**TE DOEN**
Geef elke regel uit het materiaal weer waarin het woord "Management" voorkomt.
── GESELECTEERDE GEGEVENS ──
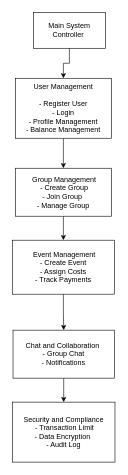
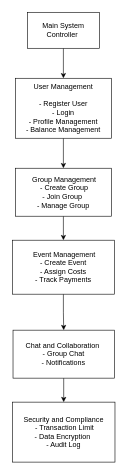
  <mxCell id="0" />
  <mxCell id="1" parent="0" />
  <mxCell id="2" style="edgeStyle=orthogonalEdgeStyle;rounded=0;orthogonalLoop=1;jettySize=auto;html=1;exitX=0.5;exitY=1;exitDx=0;exitDy=0;" edge="1" parent="1" source="3" target="5"><mxGeometry relative="1" as="geometry"><mxPoint x="105" y="120" as="targetPoint" /></mxGeometry></mxCell>
- <mxCell id="3" value="Main System Controller&amp;nbsp;" style="rounded=0;whiteSpace=wrap;html=1;" vertex="1" parent="1"><mxGeometry x="55" y="20" width="120" height="60" as="geometry" /></mxCell>
+ <mxCell id="3" value="Main System Controller&amp;nbsp;" style="rounded=0;whiteSpace=wrap;html=1;" vertex="1" parent="1"><mxGeometry x="45" y="20" width="120" height="60" as="geometry" /></mxCell>
  <mxCell id="4" style="edgeStyle=orthogonalEdgeStyle;rounded=0;orthogonalLoop=1;jettySize=auto;html=1;exitX=0.5;exitY=1;exitDx=0;exitDy=0;" edge="1" parent="1" source="5" target="7"><mxGeometry relative="1" as="geometry"><mxPoint x="105" y="280" as="targetPoint" /></mxGeometry></mxCell>
  <mxCell id="5" value="User Management&lt;div&gt;&lt;br&gt;- Register User&lt;br&gt;- Login&lt;br&gt;- Profile Management&lt;br&gt;- Balance Management&lt;/div&gt;" style="rounded=0;whiteSpace=wrap;html=1;" vertex="1" parent="1"><mxGeometry x="25" y="130" width="160" height="100" as="geometry" /></mxCell>
  <mxCell id="6" style="edgeStyle=orthogonalEdgeStyle;rounded=0;orthogonalLoop=1;jettySize=auto;html=1;exitX=0.5;exitY=1;exitDx=0;exitDy=0;" edge="1" parent="1" source="7" target="9"><mxGeometry relative="1" as="geometry"><mxPoint x="105" y="410" as="targetPoint" /></mxGeometry></mxCell>
  <mxCell id="7" value="&amp;nbsp;Group Managemen&lt;span style=&quot;background-color: initial;&quot;&gt;t&lt;/span&gt;&lt;div&gt;&lt;span style=&quot;background-color: initial;&quot;&gt;&amp;nbsp;- Create Group&lt;/span&gt;&lt;/div&gt;&lt;div&gt;&lt;span style=&quot;background-color: initial;&quot;&gt;- Join Group&amp;nbsp;&lt;/span&gt;&lt;/div&gt;&lt;div&gt;&lt;span style=&quot;background-color: initial;&quot;&gt;- Manage Group&lt;/span&gt;&lt;/div&gt;" style="rounded=0;whiteSpace=wrap;html=1;" vertex="1" parent="1"><mxGeometry x="25" y="280" width="160" height="80" as="geometry" /></mxCell>
  <mxCell id="8" style="edgeStyle=orthogonalEdgeStyle;rounded=0;orthogonalLoop=1;jettySize=auto;html=1;exitX=0.5;exitY=1;exitDx=0;exitDy=0;" edge="1" parent="1" source="9" target="11"><mxGeometry relative="1" as="geometry"><mxPoint x="105" y="530" as="targetPoint" /></mxGeometry></mxCell>
  <mxCell id="9" value="&amp;nbsp;Event Management&lt;br&gt;- Create Event&lt;br&gt;- Assign Costs&lt;br&gt;- Track Payments" style="rounded=0;whiteSpace=wrap;html=1;" vertex="1" parent="1"><mxGeometry x="20" y="400" width="170" height="90" as="geometry" /></mxCell>
  <mxCell id="10" style="edgeStyle=orthogonalEdgeStyle;rounded=0;orthogonalLoop=1;jettySize=auto;html=1;" edge="1" parent="1" source="11" target="12"><mxGeometry relative="1" as="geometry"><mxPoint x="105.5" y="680" as="targetPoint" /></mxGeometry></mxCell>
  <mxCell id="11" value="Chat and Collaboration&amp;nbsp;&lt;div&gt;- Group Chat&lt;/div&gt;&lt;div&gt;- Notifications&lt;/div&gt;" style="rounded=0;whiteSpace=wrap;html=1;" vertex="1" parent="1"><mxGeometry x="21" y="550" width="169" height="80" as="geometry" /></mxCell>
  <mxCell id="12" value="Security and Compliance&lt;div&gt;&amp;nbsp;- Transaction Limit&lt;/div&gt;&lt;div&gt;- Data Encryption&amp;nbsp;&lt;/div&gt;&lt;div&gt;- Audit Log&lt;/div&gt;" style="rounded=0;whiteSpace=wrap;html=1;" vertex="1" parent="1"><mxGeometry x="20" y="670" width="171" height="100" as="geometry" /></mxCell>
───
**UITGEWERKTE OPLOSSING**
  <mxCell id="5" value="User Management&lt;div&gt;&lt;br&gt;- Register User&lt;br&gt;- Login&lt;br&gt;- Profile Management&lt;br&gt;- Balance Management&lt;/div&gt;" style="rounded=0;whiteSpace=wrap;html=1;" vertex="1" parent="1"><mxGeometry x="25" y="130" width="160" height="100" as="geometry" /></mxCell>
  <mxCell id="9" value="&amp;nbsp;Event Management&lt;br&gt;- Create Event&lt;br&gt;- Assign Costs&lt;br&gt;- Track Payments" style="rounded=0;whiteSpace=wrap;html=1;" vertex="1" parent="1"><mxGeometry x="20" y="400" width="170" height="90" as="geometry" /></mxCell>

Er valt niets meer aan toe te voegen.